Psychiatric and Neurodevelopmental Genetics Unit, Center for Human Genetics Research, Departments of Neurology and Psychiatry, Massachusetts General Hospital, Boston, Massachusetts, USA; Division of Cognitive and Behavioral Neurology, Department of Neurology, Brigham and Women's Hospital, Boston, Massachusetts, USA.
Mov Disord. 2015 Feb;30(2):221-8. doi: 10.1002/mds.26089. Epub 2014 Dec 8.
The aim of this study was to refine the population prevalence estimate of Tourette Syndrome (TS) in children and to investigate potential sources of heterogeneity in previously published studies. A systematic review was conducted and all qualifying published studies of TS prevalence were examined. Extracted data were subjected to a random-effects meta-analysis weighted by sample size; meta-regressions were performed to examine covariates that have previously been proposed as potential sources of heterogeneity. Twenty-six articles met study inclusion criteria. Studies derived from clinically referred cases had prevalence estimates that were significantly lower than those derived from population-based samples (P = 0.004). Among the 21 population-based prevalence studies, the pooled TS population prevalence estimate was 0.52% (95% confidence interval CI: 0.32-0.85). In univariable meta-regression analysis, study sample size (P = 0.002) and study date (P = 0.03) were significant predictors of TS prevalence. In the final multivariable model including sample size, study date, age, and diagnostic criteria, only sample size (P < 0.001) and diagnostic criteria (omnibus P = 0.003; Diagnostic and Statistical Manual of Mental Disorders, Fourth Edition, Text Revision [DSM-IV-TR]: P = 0.005) were independently associated with variation in TS population prevalence across studies. This study refines the population prevalence estimate of TS in children to be 0.3% to 0.9%. Study sample size, which is likely a proxy for case assessment method, and the use of DSM-IV-TR diagnostic criteria are the major sources of heterogeneity across studies. The true TS population prevalence rate is likely at the higher end of these estimates, given the methodological limitations of most studies. Further studies in large, well-characterized samples will be helpful to determine the burden of disease in the general population.
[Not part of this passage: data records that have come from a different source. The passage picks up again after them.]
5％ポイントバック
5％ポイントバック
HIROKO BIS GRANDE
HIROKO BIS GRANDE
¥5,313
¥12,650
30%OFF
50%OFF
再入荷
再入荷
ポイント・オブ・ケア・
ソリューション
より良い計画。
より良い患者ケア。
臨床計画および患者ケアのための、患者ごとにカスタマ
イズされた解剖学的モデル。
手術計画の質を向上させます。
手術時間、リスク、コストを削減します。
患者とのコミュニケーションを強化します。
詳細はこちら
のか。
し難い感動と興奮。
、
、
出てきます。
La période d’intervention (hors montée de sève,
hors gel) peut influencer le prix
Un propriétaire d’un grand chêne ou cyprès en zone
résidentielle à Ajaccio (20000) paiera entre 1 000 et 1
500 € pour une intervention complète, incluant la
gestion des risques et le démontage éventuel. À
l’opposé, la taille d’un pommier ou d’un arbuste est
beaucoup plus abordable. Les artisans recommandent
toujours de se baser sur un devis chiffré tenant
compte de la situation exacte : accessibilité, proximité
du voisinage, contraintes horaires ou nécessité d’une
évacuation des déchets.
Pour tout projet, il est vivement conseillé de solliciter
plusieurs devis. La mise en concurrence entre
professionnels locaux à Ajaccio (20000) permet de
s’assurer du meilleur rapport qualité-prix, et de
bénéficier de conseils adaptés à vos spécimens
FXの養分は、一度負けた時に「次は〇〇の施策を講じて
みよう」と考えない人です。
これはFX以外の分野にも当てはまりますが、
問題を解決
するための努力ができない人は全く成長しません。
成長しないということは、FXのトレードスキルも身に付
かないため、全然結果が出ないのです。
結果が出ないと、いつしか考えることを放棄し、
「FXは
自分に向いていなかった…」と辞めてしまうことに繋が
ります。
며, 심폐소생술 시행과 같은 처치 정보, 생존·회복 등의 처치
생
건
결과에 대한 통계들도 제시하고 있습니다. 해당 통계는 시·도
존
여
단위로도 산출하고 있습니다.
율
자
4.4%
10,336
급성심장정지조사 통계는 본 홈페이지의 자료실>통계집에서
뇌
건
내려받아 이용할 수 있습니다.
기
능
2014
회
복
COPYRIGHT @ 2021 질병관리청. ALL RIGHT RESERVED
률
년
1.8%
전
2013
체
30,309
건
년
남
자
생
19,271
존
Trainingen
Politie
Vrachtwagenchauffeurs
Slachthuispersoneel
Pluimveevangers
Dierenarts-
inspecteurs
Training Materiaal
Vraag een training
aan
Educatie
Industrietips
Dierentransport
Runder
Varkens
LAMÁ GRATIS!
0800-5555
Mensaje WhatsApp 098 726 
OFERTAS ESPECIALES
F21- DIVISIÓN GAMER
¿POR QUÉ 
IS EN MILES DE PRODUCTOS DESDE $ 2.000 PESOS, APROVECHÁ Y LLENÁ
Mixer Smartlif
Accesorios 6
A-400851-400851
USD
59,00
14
本研究旨在完善儿童抽动障碍(TS)的人群患病率估计,并探讨先前发表的研究中存在的异质性的潜在来源。进行了系统评价,检查了所有符合条件的 TS 患病率的已发表研究。提取的数据采用样本量加权的随机效应荟萃分析;进行了荟萃回归分析,以检验先前提出的可能作为异质性潜在来源的协变量。有 26 篇文章符合研究纳入标准。来自临床转诊病例的研究的患病率估计明显低于来自基于人群的样本的患病率估计(P = 0.004)。在 21 项基于人群的患病率研究中,TS 人群患病率的汇总估计值为 0.52%(95%置信区间 CI:0.32-0.85)。在单变量荟萃回归分析中,研究样本量(P = 0.002)和研究日期(P = 0.03)是 TS 患病率的显著预测因子。在包括样本量、研究日期、年龄和诊断标准的最终多变量模型中,只有样本量(P < 0.001)和诊断标准(整体 P = 0.003;《精神障碍诊断与统计手册》第四版,文本修订版 [DSM-IV-TR]:P = 0.005)与研究间 TS 人群患病率的变化独立相关。本研究将儿童 TS 的人群患病率估计值从 0.3%细化到 0.9%。研究样本量可能是病例评估方法的代表,以及使用 DSM-IV-TR 诊断标准是研究间异质性的主要来源。鉴于大多数研究的方法学限制,TS 的真实人群患病率率可能更接近这些估计值的上限。在大型、特征明确的样本中进行进一步研究将有助于确定普通人群的疾病负担。